Pose estimation data

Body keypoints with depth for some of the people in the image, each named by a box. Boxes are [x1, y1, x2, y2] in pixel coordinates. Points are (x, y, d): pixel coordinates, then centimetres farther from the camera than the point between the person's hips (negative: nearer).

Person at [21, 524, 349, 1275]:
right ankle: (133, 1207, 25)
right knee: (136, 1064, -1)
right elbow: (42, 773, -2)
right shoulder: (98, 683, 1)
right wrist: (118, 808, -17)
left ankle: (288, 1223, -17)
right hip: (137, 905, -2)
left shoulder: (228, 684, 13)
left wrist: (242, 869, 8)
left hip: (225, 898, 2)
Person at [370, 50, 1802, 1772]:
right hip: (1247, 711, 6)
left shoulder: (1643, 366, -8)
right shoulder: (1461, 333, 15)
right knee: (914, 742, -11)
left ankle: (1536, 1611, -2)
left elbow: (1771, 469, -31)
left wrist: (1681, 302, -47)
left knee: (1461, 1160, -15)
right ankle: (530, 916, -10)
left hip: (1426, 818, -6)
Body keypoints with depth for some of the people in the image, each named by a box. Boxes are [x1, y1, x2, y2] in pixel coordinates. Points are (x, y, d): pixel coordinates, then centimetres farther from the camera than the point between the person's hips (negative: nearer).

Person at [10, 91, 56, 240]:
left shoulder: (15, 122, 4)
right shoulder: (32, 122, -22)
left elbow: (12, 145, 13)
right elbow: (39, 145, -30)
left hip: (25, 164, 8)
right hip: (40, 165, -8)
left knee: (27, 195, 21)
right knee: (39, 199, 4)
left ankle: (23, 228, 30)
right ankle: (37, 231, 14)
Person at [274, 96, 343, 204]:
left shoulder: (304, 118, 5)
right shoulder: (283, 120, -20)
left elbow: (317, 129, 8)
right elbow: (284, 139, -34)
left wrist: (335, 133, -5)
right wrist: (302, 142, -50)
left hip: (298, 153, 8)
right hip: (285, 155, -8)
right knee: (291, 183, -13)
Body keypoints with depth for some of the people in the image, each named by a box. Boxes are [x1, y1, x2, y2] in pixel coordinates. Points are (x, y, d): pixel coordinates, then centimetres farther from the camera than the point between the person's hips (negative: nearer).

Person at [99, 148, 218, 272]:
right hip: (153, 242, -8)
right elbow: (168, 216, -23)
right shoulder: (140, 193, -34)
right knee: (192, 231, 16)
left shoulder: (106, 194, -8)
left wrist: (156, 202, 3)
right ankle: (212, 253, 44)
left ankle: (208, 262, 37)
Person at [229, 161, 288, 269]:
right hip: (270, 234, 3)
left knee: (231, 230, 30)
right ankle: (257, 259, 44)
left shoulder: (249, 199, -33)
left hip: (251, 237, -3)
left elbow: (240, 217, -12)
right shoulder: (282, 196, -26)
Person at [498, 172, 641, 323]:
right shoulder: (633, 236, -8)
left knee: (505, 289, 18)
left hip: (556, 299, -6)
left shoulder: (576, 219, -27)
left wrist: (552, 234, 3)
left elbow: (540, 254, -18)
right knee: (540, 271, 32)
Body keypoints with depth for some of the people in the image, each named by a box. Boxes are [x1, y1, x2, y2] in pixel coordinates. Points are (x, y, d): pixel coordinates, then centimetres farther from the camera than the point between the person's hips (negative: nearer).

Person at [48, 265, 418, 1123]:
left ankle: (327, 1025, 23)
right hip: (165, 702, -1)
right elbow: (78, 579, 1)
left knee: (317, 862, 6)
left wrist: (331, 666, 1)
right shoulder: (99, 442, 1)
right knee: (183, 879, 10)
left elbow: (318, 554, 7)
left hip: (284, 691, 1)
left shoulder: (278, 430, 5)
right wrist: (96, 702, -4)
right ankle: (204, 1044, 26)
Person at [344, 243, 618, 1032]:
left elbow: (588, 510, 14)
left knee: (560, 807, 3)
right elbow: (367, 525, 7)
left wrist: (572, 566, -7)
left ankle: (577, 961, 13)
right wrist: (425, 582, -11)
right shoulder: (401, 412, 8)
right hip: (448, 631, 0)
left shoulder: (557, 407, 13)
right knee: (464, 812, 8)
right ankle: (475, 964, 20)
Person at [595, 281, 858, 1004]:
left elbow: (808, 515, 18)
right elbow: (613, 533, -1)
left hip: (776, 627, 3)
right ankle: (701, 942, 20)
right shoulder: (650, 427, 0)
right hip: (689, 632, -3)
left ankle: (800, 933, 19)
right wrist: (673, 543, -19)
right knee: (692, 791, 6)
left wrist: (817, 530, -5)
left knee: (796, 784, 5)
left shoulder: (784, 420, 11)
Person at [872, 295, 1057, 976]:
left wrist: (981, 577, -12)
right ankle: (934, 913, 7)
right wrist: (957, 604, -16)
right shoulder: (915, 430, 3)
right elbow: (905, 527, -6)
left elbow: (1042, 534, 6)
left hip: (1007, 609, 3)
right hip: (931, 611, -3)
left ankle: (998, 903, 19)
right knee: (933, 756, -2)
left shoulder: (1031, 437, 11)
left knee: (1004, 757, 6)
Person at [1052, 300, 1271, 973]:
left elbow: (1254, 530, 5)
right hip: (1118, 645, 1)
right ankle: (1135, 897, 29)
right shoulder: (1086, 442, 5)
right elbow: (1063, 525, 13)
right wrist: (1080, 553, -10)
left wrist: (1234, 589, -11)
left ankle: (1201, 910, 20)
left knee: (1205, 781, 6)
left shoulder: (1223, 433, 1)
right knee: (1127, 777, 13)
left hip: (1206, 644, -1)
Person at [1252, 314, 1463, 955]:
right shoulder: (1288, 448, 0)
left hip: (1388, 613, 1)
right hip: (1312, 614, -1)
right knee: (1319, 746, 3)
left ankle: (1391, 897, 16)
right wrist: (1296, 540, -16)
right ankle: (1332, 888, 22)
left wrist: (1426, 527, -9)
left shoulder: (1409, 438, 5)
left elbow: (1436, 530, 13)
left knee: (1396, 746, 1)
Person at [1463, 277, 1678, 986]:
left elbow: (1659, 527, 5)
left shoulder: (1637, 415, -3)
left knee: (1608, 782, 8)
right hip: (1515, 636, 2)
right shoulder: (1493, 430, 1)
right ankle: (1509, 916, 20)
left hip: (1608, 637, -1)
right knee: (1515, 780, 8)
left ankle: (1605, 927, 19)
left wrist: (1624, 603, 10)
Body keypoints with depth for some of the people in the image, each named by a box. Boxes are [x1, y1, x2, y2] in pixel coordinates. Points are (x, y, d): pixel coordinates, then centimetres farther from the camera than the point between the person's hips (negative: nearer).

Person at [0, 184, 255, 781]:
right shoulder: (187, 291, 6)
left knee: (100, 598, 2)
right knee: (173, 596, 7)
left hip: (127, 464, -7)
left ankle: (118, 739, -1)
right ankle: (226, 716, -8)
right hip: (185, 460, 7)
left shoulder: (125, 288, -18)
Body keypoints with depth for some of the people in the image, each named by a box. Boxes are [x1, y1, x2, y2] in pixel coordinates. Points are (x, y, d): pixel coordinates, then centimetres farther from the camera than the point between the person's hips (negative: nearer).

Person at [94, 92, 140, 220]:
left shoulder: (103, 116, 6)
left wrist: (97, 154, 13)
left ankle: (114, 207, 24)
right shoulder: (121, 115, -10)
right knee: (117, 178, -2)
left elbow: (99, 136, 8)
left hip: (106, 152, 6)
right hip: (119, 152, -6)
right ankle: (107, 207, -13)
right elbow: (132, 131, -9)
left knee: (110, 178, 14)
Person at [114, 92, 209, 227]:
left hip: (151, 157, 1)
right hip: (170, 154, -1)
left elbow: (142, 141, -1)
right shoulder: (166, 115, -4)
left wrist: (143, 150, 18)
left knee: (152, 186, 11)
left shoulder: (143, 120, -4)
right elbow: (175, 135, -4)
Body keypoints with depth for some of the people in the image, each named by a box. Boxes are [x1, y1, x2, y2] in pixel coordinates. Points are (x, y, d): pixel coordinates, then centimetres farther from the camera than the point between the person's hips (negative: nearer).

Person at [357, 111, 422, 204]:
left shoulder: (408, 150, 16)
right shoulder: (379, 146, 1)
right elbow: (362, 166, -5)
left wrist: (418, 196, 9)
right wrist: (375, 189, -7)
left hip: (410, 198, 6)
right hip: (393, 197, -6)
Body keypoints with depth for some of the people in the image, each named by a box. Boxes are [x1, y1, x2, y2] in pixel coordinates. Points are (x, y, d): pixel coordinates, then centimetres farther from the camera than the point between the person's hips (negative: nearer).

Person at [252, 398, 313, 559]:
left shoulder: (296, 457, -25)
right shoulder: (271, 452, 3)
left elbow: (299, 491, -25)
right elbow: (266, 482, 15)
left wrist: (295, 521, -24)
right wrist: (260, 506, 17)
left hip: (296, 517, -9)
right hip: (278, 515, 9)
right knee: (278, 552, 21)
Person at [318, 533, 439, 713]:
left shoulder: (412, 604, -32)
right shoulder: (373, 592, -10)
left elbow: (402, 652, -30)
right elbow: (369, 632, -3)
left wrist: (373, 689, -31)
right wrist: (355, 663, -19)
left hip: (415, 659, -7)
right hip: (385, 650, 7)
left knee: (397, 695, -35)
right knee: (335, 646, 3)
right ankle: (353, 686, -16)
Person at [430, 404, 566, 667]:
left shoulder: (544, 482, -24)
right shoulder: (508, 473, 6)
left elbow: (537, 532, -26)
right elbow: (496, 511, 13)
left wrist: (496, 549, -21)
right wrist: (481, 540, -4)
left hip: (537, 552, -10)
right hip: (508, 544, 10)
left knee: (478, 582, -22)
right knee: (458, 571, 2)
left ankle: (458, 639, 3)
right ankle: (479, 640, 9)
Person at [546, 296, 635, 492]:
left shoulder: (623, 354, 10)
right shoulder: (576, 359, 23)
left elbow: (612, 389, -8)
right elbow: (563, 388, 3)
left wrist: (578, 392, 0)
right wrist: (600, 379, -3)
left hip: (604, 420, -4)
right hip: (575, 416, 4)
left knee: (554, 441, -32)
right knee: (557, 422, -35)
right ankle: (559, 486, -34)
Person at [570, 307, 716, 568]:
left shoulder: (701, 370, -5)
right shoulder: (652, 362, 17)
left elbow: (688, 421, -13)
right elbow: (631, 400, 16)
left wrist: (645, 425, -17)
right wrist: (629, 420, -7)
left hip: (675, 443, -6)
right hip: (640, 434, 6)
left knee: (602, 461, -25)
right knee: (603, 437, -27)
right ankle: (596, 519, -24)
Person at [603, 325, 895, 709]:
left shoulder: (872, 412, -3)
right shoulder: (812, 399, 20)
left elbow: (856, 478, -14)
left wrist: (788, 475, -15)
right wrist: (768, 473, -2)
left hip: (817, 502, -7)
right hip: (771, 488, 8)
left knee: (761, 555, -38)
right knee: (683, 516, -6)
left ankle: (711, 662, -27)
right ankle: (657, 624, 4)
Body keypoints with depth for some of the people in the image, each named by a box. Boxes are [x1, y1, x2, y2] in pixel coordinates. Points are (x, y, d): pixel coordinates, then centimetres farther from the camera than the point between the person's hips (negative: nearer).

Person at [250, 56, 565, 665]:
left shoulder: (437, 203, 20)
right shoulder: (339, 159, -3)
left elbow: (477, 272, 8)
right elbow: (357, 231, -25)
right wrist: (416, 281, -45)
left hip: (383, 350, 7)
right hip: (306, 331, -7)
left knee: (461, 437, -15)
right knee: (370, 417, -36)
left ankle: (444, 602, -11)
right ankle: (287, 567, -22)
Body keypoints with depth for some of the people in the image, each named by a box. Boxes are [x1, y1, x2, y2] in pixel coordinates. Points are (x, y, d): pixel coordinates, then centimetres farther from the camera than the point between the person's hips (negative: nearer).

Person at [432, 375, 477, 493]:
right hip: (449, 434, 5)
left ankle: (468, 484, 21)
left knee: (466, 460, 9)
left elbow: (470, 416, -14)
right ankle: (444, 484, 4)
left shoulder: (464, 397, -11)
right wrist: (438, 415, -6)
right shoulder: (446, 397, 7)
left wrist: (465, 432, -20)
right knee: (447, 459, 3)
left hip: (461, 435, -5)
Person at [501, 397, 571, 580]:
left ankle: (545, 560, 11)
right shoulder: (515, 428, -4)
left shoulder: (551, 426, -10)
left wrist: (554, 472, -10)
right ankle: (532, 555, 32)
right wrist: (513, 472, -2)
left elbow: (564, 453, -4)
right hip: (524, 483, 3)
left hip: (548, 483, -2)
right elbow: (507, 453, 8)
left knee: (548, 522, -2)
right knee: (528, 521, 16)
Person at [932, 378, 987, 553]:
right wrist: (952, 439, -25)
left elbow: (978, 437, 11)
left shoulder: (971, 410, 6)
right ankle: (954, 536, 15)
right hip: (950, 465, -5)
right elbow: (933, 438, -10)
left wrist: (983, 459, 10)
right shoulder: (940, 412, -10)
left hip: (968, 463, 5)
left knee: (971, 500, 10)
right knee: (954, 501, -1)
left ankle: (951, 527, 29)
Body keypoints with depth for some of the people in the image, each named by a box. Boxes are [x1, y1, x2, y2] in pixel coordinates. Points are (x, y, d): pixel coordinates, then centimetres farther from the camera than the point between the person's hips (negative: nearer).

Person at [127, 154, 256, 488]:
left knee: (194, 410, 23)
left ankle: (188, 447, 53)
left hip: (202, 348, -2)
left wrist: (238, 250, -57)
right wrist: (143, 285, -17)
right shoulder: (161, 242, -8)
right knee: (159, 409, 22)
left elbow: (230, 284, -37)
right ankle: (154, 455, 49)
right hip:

To do
Add 119 to every number in the keypoint triples (x, y, and depth) in the part of the items that opens with the line containing "left ankle: (1201, 910, 20)" and closes with the line containing "left elbow: (1436, 530, 13)". Write out all of those lines again, keeping every other line and the person's box numbers unchanged.

Written answer
left ankle: (1320, 1029, 139)
left knee: (1324, 900, 125)
left shoulder: (1342, 552, 120)
right knee: (1246, 896, 132)
left hip: (1325, 763, 118)
Person at [1252, 314, 1463, 955]:
right shoulder: (1407, 567, 119)
left hip: (1507, 732, 120)
right hip: (1431, 733, 118)
right knee: (1438, 865, 122)
left ankle: (1510, 1016, 135)
right wrist: (1415, 659, 103)
right ankle: (1451, 1007, 141)
left wrist: (1545, 646, 110)
left shoulder: (1528, 557, 124)
left elbow: (1555, 649, 132)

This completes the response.